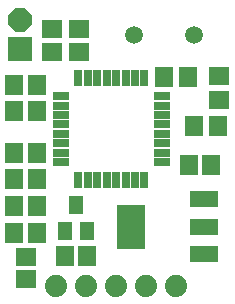
<source format=gts>
G75*
%MOIN*%
%OFA0B0*%
%FSLAX25Y25*%
%IPPOS*%
%LPD*%
%AMOC8*
5,1,8,0,0,1.08239X$1,22.5*
%
%ADD10R,0.07874X0.08425*%
%ADD11R,0.07099X0.05918*%
%ADD12R,0.05918X0.07099*%
%ADD13R,0.05800X0.03000*%
%ADD14R,0.03000X0.05800*%
%ADD15C,0.05950*%
%ADD16R,0.09600X0.05600*%
%ADD17R,0.09461X0.14973*%
%ADD18OC8,0.07800*%
%ADD19R,0.04737X0.06312*%
%ADD20R,0.06706X0.05918*%
%ADD21R,0.05918X0.06706*%
%ADD22C,0.07400*%
D10*
X0025665Y0106650D03*
D11*
X0092102Y0097516D03*
X0092102Y0089642D03*
D12*
X0091610Y0080783D03*
X0083736Y0080783D03*
X0081768Y0097024D03*
X0073894Y0097024D03*
D13*
X0073077Y0090823D03*
X0073077Y0087673D03*
X0073077Y0084524D03*
X0073077Y0081374D03*
X0073077Y0078224D03*
X0073077Y0075075D03*
X0073077Y0071925D03*
X0073077Y0068776D03*
X0039277Y0068776D03*
X0039277Y0071925D03*
X0039277Y0075075D03*
X0039277Y0078224D03*
X0039277Y0081374D03*
X0039277Y0084524D03*
X0039277Y0087673D03*
X0039277Y0090823D03*
D14*
X0045154Y0096699D03*
X0048303Y0096699D03*
X0051453Y0096699D03*
X0054602Y0096699D03*
X0057752Y0096699D03*
X0060902Y0096699D03*
X0064051Y0096699D03*
X0067201Y0096699D03*
X0067201Y0062899D03*
X0064051Y0062899D03*
X0060902Y0062899D03*
X0057752Y0062899D03*
X0054602Y0062899D03*
X0051453Y0062899D03*
X0048303Y0062899D03*
X0045154Y0062899D03*
D15*
X0063894Y0111295D03*
X0083894Y0111295D03*
D16*
X0087078Y0056419D03*
X0087078Y0047319D03*
X0087078Y0038219D03*
D17*
X0062677Y0047319D03*
D18*
X0025665Y0116217D03*
D19*
X0044366Y0054602D03*
X0040626Y0045941D03*
X0048106Y0045941D03*
D20*
X0027634Y0029799D03*
X0027634Y0037280D03*
X0036492Y0105587D03*
X0036492Y0113067D03*
X0045350Y0113067D03*
X0045350Y0105587D03*
D21*
X0031374Y0094563D03*
X0023894Y0094563D03*
X0023894Y0085705D03*
X0031374Y0085705D03*
X0031374Y0071925D03*
X0023894Y0071925D03*
X0023894Y0063067D03*
X0031374Y0063067D03*
X0031374Y0054209D03*
X0023894Y0054209D03*
X0023894Y0045350D03*
X0031374Y0045350D03*
X0040626Y0037476D03*
X0048106Y0037476D03*
X0081965Y0067988D03*
X0089445Y0067988D03*
D22*
X0077831Y0027634D03*
X0067831Y0027634D03*
X0057831Y0027634D03*
X0047831Y0027634D03*
X0037831Y0027634D03*
M02*

</source>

________________

**Instructions to follow**
Leave the pictures behind and repeat each entry exactly.

**Solution**
<source format=gts>
G75*
%MOIN*%
%OFA0B0*%
%FSLAX25Y25*%
%IPPOS*%
%LPD*%
%AMOC8*
5,1,8,0,0,1.08239X$1,22.5*
%
%ADD10R,0.07874X0.08425*%
%ADD11R,0.07099X0.05918*%
%ADD12R,0.05918X0.07099*%
%ADD13R,0.05800X0.03000*%
%ADD14R,0.03000X0.05800*%
%ADD15C,0.05950*%
%ADD16R,0.09600X0.05600*%
%ADD17R,0.09461X0.14973*%
%ADD18OC8,0.07800*%
%ADD19R,0.04737X0.06312*%
%ADD20R,0.06706X0.05918*%
%ADD21R,0.05918X0.06706*%
%ADD22C,0.07400*%
D10*
X0025665Y0106650D03*
D11*
X0092102Y0097516D03*
X0092102Y0089642D03*
D12*
X0091610Y0080783D03*
X0083736Y0080783D03*
X0081768Y0097024D03*
X0073894Y0097024D03*
D13*
X0073077Y0090823D03*
X0073077Y0087673D03*
X0073077Y0084524D03*
X0073077Y0081374D03*
X0073077Y0078224D03*
X0073077Y0075075D03*
X0073077Y0071925D03*
X0073077Y0068776D03*
X0039277Y0068776D03*
X0039277Y0071925D03*
X0039277Y0075075D03*
X0039277Y0078224D03*
X0039277Y0081374D03*
X0039277Y0084524D03*
X0039277Y0087673D03*
X0039277Y0090823D03*
D14*
X0045154Y0096699D03*
X0048303Y0096699D03*
X0051453Y0096699D03*
X0054602Y0096699D03*
X0057752Y0096699D03*
X0060902Y0096699D03*
X0064051Y0096699D03*
X0067201Y0096699D03*
X0067201Y0062899D03*
X0064051Y0062899D03*
X0060902Y0062899D03*
X0057752Y0062899D03*
X0054602Y0062899D03*
X0051453Y0062899D03*
X0048303Y0062899D03*
X0045154Y0062899D03*
D15*
X0063894Y0111295D03*
X0083894Y0111295D03*
D16*
X0087078Y0056419D03*
X0087078Y0047319D03*
X0087078Y0038219D03*
D17*
X0062677Y0047319D03*
D18*
X0025665Y0116217D03*
D19*
X0044366Y0054602D03*
X0040626Y0045941D03*
X0048106Y0045941D03*
D20*
X0027634Y0029799D03*
X0027634Y0037280D03*
X0036492Y0105587D03*
X0036492Y0113067D03*
X0045350Y0113067D03*
X0045350Y0105587D03*
D21*
X0031374Y0094563D03*
X0023894Y0094563D03*
X0023894Y0085705D03*
X0031374Y0085705D03*
X0031374Y0071925D03*
X0023894Y0071925D03*
X0023894Y0063067D03*
X0031374Y0063067D03*
X0031374Y0054209D03*
X0023894Y0054209D03*
X0023894Y0045350D03*
X0031374Y0045350D03*
X0040626Y0037476D03*
X0048106Y0037476D03*
X0081965Y0067988D03*
X0089445Y0067988D03*
D22*
X0077831Y0027634D03*
X0067831Y0027634D03*
X0057831Y0027634D03*
X0047831Y0027634D03*
X0037831Y0027634D03*
M02*

</source>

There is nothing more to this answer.